[PATCH v2 3/3] sched: Make uclamp changes depend on CAP_SYS_NICE
From: Quentin Perret
Date: Thu Jun 10 2021 - 11:13:38 EST
There is currently nothing preventing tasks from changing their per-task
clamp values in anyway that they like. The rationale is probably that
system administrators are still able to limit those clamps thanks to the
cgroup interface. However, this causes pain in a system where both
per-task and per-cgroup clamp values are expected to be under the
control of core system components (as is the case for Android).
To fix this, let's require CAP_SYS_NICE to increase per-task clamp
values. This allows unprivileged tasks to lower their requests, but not
increase them, which is consistent with the existing behaviour for nice
values.
Signed-off-by: Quentin Perret <qperret@xxxxxxxxxx>
---
kernel/sched/core.c | 55 +++++++++++++++++++++++++++++++++++++++------
1 file changed, 48 insertions(+), 7 deletions(-)

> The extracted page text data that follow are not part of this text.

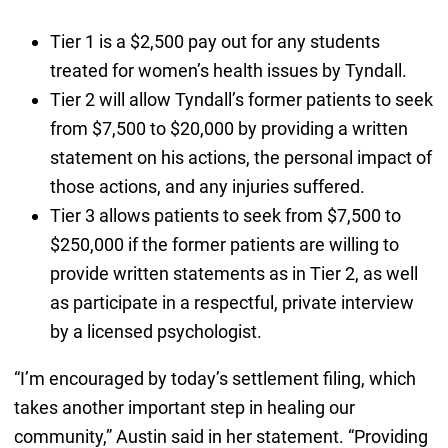
Tier 1 is a $2,500 pay out for any students
treated for women’s health issues by Tyndall.
Tier 2 will allow Tyndall’s former patients to seek
from $7,500 to $20,000 by providing a written
statement on his actions, the personal impact of
those actions, and any injuries suffered.
Tier 3 allows patients to seek from $7,500 to
$250,000 if the former patients are willing to
provide written statements as in Tier 2, as well
as participate in a respectful, private interview
by a licensed psychologist.
“I’m encouraged by today’s settlement filing, which
takes another important step in healing our
community,” Austin said in her statement. “Providing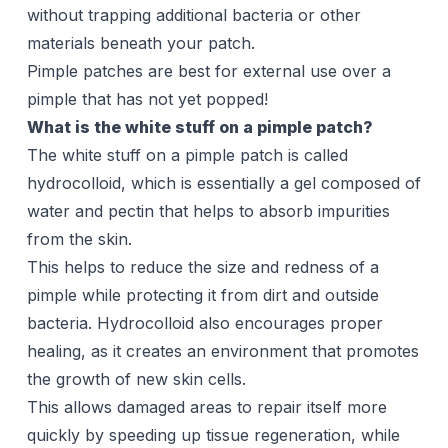
without trapping additional bacteria or other
materials beneath your patch.
Pimple patches are best for external use over a
pimple that has not yet popped!
What is the white stuff on a pimple patch?
The white stuff on a pimple patch is called
hydrocolloid, which is essentially a gel composed of
water and pectin that helps to absorb impurities
from the skin.
This helps to reduce the size and redness of a
pimple while protecting it from dirt and outside
bacteria. Hydrocolloid also encourages proper
healing, as it creates an environment that promotes
the growth of new skin cells.
This allows damaged areas to repair itself more
quickly by speeding up tissue regeneration, while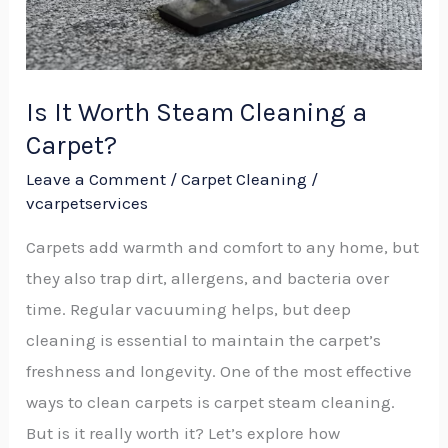
Carpet?
Is It Worth Steam Cleaning a
Carpet?
Leave a Comment
/
Carpet Cleaning
/
vcarpetservices
Carpets add warmth and comfort to any home, but
they also trap dirt, allergens, and bacteria over
time. Regular vacuuming helps, but deep
cleaning is essential to maintain the carpet’s
freshness and longevity. One of the most effective
ways to clean carpets is carpet steam cleaning.
But is it really worth it? Let’s explore how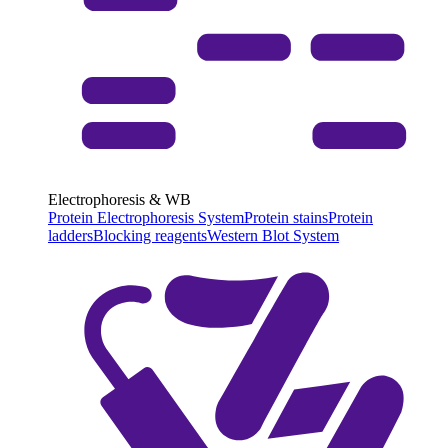
Electrophoresis & WB
Protein Electrophoresis System
Protein stains
Protein
ladders
Blocking reagents
Western Blot System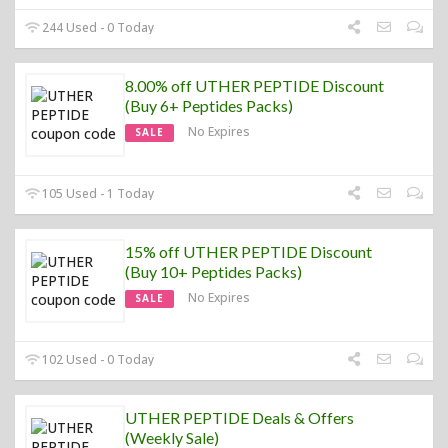
244 Used - 0 Today
8.00% off UTHER PEPTIDE Discount
(Buy 6+ Peptides Packs)
No Expires
SALE
105 Used - 1 Today
15% off UTHER PEPTIDE Discount
(Buy 10+ Peptides Packs)
No Expires
SALE
102 Used - 0 Today
UTHER PEPTIDE Deals & Offers
(Weekly Sale)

diff --git a/kernel/sched/core.c b/kernel/sched/core.c
index 1d4aedbbcf96..6e24daca8d53 100644
--- a/kernel/sched/core.c
+++ b/kernel/sched/core.c
@@ -1430,6 +1430,11 @@ static int uclamp_validate(struct task_struct *p,
if (util_min != -1 && util_max != -1 && util_min > util_max)
return -EINVAL;
+ return 0;
+}
+
+static void uclamp_enable(void)
+{
/*
* We have valid uclamp attributes; make sure uclamp is enabled.
*
@@ -1438,8 +1443,32 @@ static int uclamp_validate(struct task_struct *p,
* scheduler locks.
*/
static_branch_enable(&sched_uclamp_used);
+}
- return 0;
+static bool uclamp_reduce(struct task_struct *p, const struct sched_attr *attr)
+{
+ if (attr->sched_flags & SCHED_FLAG_UTIL_CLAMP_MIN) {
+ int util_min = p->uclamp_req[UCLAMP_MIN].value;
+
+ if (attr->sched_util_min + 1 > util_min + 1)
+ return false;
+
+ if (rt_task(p) && attr->sched_util_min == -1 &&
+ util_min < sysctl_sched_uclamp_util_min_rt_default)
+ return false;
+ }
+
+ if (attr->sched_flags & SCHED_FLAG_UTIL_CLAMP_MAX) {
+ int util_max = p->uclamp_req[UCLAMP_MAX].value;
+
+ if (attr->sched_util_max + 1 > util_max + 1)
+ return false;
+
+ if (attr->sched_util_max == -1 && util_max < uclamp_none(UCLAMP_MAX))
+ return false;
+ }
+
+ return true;
}
static bool uclamp_reset(const struct sched_attr *attr,
@@ -1580,6 +1609,11 @@ static inline int uclamp_validate(struct task_struct *p,
{
return -EOPNOTSUPP;
}
+static inline void uclamp_enable(void) { }
+static bool uclamp_reduce(struct task_struct *p, const struct sched_attr *attr)
+{
+ return true;
+}
static void __setscheduler_uclamp(struct task_struct *p,
const struct sched_attr *attr) { }
static inline void uclamp_fork(struct task_struct *p) { }
@@ -6116,6 +6150,13 @@ static int __sched_setscheduler(struct task_struct *p,
(rt_policy(policy) != (attr->sched_priority != 0)))
return -EINVAL;
+ /* Update task specific "requested" clamps */
+ if (attr->sched_flags & SCHED_FLAG_UTIL_CLAMP) {
+ retval = uclamp_validate(p, attr);
+ if (retval)
+ return retval;
+ }
+
/*
* Allow unprivileged RT tasks to decrease priority:
*/
@@ -6165,6 +6206,10 @@ static int __sched_setscheduler(struct task_struct *p,
/* Normal users shall not reset the sched_reset_on_fork flag: */
if (p->sched_reset_on_fork && !reset_on_fork)
return -EPERM;
+
+ /* Can't increase util-clamps */
+ if (attr->sched_flags & SCHED_FLAG_UTIL_CLAMP && !uclamp_reduce(p, attr))
+ return -EPERM;
}
if (user) {
@@ -6176,12 +6221,8 @@ static int __sched_setscheduler(struct task_struct *p,
return retval;
}
- /* Update task specific "requested" clamps */
- if (attr->sched_flags & SCHED_FLAG_UTIL_CLAMP) {
- retval = uclamp_validate(p, attr);
- if (retval)
- return retval;
- }
+ if (attr->sched_flags & SCHED_FLAG_UTIL_CLAMP)
+ uclamp_enable();
if (pi)
cpuset_read_lock();
--
2.32.0.272.g935e593368-goog